Pourquoi insister ainsi sur la bibliothèque C ? Celle-ci est le point de passage obligé pour les applications de l'espace utilisateur qui désirent avoir recours à un service du noyau en invoquant un appel système (pour écrire dans un fichier, connecter une socket, allouer de la mémoire, s'endormir quelques millisecondes, etc.). L'implémentation de l'appel système se trouve dans la bibliothèque C : il s'agit souvent d'une trappe (interruption logicielle) qui transmet le contrôle au kernel pour qu'il exécute le service demandé. La bibliothèque C est donc un élément indispensable pour tout système embarqué, que l'on installera immédiatement après le noyau Linux.
2.1 Utilisation de Buildroot
Notre utilisation de Buildroot sera minimale au regard de ses possibilités. Commençons par télécharger sa dernière version et décompresser l'archive :
[~]$ mkdir RaspberryPi
[~]$ cd RaspberryPi
[RaspberryPi]$ wget http://buildroot.uclibc.org/downloads/buildroot-2012.05.tar.bz2
[...]
[RaspberryPi]$ tar xjf buildroot-2012.05.tar.bz2
[RaspberryPi]$ cd buildroot-2012.05/
Une fois dans le répertoire de Buildroot, je vous encourage à télécharger le fichier de configuration que j'ai préparé, et à le renommer sous le nom .config ainsi :
[RaspberryPi]$ wget http://www.blaess.fr/christophe/files/glmf/rpi-scratch-01/config-buildroot
[...]
[RaspberryPi]$ mv config-buildroot .config
Il est possible d'examiner et de modifier cette configuration avec :
[RaspberryPi]$ make menuconfig
Le fichier de configuration demande la création d'une toolchain optimisée pour processeur Arm 1176-jzf-s, avec compilateurs C et C++. Elle sera installée dans le répertoire /usr/local/cross-rpi, ce qui signifie qu'il vous faudra les droits root pour lancer la compilation. Si cela pose problème, vous pouvez choisir d'installer la toolchain dans un dossier personnel, en modifiant l'option du menu (attention, il faut indiquer un chemin absolu depuis la racine de l'arborescence des fichiers).
Buildroot est configuré pour ne rien compiler d'autre que cette toolchain (mais rien ne vous empêchera par la suite de lui en demander plus...).
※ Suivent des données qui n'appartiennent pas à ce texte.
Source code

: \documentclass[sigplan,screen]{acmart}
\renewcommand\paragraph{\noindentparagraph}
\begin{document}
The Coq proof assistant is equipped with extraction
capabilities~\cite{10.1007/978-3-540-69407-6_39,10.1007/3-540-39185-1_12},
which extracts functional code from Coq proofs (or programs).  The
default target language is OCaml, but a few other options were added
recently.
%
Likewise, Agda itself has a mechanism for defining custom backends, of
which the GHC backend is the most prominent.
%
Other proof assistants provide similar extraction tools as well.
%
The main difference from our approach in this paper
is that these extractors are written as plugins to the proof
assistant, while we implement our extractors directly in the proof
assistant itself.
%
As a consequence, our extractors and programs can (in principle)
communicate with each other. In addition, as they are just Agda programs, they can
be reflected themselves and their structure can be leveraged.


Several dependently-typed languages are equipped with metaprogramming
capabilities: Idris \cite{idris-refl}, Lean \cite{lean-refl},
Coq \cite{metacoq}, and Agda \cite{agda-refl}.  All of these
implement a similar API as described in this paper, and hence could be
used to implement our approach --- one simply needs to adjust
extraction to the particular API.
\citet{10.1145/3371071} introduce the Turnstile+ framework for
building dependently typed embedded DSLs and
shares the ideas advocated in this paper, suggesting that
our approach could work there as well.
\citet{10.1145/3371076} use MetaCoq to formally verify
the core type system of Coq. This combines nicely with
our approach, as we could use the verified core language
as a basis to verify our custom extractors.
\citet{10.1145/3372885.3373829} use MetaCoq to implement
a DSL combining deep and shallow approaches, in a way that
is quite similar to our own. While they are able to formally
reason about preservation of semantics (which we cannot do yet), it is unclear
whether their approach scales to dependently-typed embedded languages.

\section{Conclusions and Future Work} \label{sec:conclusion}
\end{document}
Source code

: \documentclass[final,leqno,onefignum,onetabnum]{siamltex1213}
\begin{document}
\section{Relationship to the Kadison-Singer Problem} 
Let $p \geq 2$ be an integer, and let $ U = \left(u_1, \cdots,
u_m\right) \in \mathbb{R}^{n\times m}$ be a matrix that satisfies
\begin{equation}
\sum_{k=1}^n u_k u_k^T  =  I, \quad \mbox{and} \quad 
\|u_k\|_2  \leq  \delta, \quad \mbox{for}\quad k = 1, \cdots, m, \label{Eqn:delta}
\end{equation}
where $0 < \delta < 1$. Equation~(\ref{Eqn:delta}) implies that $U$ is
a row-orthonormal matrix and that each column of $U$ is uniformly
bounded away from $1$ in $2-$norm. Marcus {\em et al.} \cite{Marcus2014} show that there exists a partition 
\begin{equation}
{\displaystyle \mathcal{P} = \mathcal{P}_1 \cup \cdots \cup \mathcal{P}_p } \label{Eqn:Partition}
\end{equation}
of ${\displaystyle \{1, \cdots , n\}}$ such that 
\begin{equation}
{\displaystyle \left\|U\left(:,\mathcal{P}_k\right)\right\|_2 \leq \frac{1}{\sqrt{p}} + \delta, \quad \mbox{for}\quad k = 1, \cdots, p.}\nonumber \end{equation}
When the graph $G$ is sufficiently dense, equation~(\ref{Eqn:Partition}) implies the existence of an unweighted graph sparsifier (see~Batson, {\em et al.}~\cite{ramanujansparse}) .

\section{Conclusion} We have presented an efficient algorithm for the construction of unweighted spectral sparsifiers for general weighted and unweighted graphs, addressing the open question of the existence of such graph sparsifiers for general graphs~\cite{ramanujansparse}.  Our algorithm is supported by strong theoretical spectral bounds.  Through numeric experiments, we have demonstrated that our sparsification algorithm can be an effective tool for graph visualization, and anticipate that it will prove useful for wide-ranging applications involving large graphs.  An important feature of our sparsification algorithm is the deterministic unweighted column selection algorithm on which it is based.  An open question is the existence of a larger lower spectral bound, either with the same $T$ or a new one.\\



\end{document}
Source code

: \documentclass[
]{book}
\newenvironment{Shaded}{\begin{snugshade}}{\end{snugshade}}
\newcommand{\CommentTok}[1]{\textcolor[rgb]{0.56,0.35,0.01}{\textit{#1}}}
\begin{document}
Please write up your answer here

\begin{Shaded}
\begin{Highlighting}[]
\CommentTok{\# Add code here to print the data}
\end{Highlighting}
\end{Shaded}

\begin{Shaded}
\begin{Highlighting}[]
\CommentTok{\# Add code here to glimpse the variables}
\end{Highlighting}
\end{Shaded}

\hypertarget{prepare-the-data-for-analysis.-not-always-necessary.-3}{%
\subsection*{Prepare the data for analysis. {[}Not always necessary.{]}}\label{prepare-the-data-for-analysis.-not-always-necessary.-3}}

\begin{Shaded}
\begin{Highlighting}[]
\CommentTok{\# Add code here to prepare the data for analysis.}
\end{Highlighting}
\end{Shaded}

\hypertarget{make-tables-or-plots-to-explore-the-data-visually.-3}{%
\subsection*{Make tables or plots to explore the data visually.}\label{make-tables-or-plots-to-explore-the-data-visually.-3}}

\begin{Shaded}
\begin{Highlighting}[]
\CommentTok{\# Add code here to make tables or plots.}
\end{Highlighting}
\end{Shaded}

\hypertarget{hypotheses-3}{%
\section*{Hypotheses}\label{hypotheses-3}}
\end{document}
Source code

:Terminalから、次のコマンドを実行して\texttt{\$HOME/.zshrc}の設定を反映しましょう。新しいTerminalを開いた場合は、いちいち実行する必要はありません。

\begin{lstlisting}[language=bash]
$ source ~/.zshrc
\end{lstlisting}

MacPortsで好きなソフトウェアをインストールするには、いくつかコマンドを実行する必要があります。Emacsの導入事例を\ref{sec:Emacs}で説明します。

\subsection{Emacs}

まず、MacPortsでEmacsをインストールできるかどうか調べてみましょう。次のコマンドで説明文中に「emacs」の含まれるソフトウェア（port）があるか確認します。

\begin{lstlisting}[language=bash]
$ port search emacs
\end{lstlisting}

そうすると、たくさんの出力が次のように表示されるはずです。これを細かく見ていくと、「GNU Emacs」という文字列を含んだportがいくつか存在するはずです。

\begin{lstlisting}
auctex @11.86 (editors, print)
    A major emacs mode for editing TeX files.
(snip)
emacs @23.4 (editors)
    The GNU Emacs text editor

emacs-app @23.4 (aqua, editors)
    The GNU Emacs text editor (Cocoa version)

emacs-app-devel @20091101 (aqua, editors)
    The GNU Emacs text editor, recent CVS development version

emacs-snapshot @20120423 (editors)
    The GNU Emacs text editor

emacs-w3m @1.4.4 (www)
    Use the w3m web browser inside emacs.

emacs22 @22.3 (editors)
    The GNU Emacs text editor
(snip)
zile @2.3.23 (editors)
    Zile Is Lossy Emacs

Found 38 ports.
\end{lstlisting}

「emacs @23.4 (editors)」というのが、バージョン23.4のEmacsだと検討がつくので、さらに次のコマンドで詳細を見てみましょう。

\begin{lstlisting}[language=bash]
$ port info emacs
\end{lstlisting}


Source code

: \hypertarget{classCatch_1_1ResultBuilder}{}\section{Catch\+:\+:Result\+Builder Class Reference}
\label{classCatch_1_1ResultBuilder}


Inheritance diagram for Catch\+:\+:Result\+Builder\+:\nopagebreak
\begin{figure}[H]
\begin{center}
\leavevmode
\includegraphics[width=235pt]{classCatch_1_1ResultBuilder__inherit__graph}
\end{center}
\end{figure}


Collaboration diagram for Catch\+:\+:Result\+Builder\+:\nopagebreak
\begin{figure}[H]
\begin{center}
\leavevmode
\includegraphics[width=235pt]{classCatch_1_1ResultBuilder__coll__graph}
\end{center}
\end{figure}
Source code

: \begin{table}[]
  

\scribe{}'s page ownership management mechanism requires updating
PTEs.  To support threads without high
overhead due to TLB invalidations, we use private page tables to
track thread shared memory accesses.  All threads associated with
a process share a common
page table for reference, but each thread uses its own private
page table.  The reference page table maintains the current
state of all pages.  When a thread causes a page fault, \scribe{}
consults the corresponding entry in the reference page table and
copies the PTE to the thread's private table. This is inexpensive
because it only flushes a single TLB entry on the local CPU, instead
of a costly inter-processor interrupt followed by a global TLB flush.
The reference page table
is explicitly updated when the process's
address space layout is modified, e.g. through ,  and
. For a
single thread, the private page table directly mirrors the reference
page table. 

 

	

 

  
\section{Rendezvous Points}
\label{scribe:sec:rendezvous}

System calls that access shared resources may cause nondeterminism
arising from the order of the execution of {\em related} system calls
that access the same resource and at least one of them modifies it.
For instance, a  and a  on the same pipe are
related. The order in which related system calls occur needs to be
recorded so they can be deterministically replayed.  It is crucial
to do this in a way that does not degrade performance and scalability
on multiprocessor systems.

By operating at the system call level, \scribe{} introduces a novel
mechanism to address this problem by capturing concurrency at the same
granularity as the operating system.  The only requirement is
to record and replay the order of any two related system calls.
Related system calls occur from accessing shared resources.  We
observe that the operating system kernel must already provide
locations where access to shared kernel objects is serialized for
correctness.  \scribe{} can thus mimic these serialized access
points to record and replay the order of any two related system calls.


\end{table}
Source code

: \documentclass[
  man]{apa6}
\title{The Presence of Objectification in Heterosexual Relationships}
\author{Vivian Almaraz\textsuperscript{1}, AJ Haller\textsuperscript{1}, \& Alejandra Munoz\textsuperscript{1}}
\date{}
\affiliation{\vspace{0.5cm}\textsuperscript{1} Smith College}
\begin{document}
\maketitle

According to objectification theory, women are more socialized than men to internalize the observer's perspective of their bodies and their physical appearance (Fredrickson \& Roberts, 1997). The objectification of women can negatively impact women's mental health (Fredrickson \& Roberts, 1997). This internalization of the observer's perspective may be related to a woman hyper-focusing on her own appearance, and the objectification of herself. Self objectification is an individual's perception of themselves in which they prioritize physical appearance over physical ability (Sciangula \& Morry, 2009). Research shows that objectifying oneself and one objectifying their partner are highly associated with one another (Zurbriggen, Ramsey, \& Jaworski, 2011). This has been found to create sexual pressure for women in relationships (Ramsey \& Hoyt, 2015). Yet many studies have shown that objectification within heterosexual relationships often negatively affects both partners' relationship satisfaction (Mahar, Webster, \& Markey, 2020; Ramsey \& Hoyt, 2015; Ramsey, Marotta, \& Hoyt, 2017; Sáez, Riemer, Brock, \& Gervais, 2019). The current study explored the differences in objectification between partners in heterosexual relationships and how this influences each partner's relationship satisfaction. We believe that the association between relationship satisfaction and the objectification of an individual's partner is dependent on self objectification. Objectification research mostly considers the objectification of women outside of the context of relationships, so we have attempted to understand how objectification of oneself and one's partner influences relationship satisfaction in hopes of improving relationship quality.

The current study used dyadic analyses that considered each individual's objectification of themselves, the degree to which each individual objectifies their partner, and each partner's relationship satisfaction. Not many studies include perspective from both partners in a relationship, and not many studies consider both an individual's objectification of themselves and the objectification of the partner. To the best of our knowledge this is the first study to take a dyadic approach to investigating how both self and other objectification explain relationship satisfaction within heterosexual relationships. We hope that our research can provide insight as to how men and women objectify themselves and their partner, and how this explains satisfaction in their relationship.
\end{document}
On lance la compilation avec :
[RaspberryPi]$ sudo make
Après quelques minutes, nous pouvons vérifier l'installation de la chaîne de compilation en appelant arm-linux-gcc, qui fonctionne sur notre PC et produit du code au format Arm :
[buildroot-2012.05]$ /usr/local/cross-rpi/usr/bin/arm-linux-gcc -v
Utilisation des specs internes.
COLLECT_GCC=/usr/local/cross-rpi/usr/bin/arm-linux-gcc
COLLECT_LTO_WRAPPER=/usr/local/cross-rpi/usr/libexec/gcc/arm-unknown-linux-uclibcgnueabi/4.5.3/lto-wrapper
Target: arm-unknown-linux-uclibcgnueabi
Configuré avec: /home/cpb/RaspberryPi/buildroot-2012.05/output/toolchain/gcc-4.5.3/configure --prefix=/usr/local/cross-rpi/usr --build=i686-pc-linux-gnu --host=i686-pc-linux-gnu --target=arm-unknown-linux-uclibcgnueabi --enable-languages=c,c++ --with-sysroot=/usr/local/cross-rpi/usr/arm-unknown-linux-uclibcgnueabi/sysroot --with-build-time-tools=/usr/local/cross-rpi/usr/arm-unknown-linux-uclibcgnueabi/bin --disable-__cxa_atexit --enable-target-optspace --disable-libgomp --with-gnu-ld --disable-libssp --disable-multilib --enable-tls --enable-shared --with-gmp=/usr/local/cross-rpi/usr --with-mpfr=/usr/local/cross-rpi/usr --with-mpc=/usr/local/cross-rpi/usr --enable-threads --disable-decimal-float --with-float=soft --with-abi=aapcs-linux --with-arch=armv6zk --with-tune=arm1176jzf-s --with-pkgversion='Buildroot 2012.05' --with-bugurl=http://bugs.buildroot.net/
Modèle de thread: posix
gcc version 4.5.3 (Buildroot 2012.05)
[buildroot-2012.05]$ cd ..
[RaspberryPi]$
3. Compilation du kernel
L'élément probablement le plus spécifique d'une plateforme embarquée est le noyau Linux. Contrairement aux kernels fournis avec les distributions pour postes de travail ou serveurs, nous ne voulons pas d'un noyau générique capable de fonctionner sur une multitude de machines différentes, mais d'une configuration bien ajustée, contenant tous les drivers, protocoles, systèmes de fichiers indispensables, sans en ajouter plus que nécessaire.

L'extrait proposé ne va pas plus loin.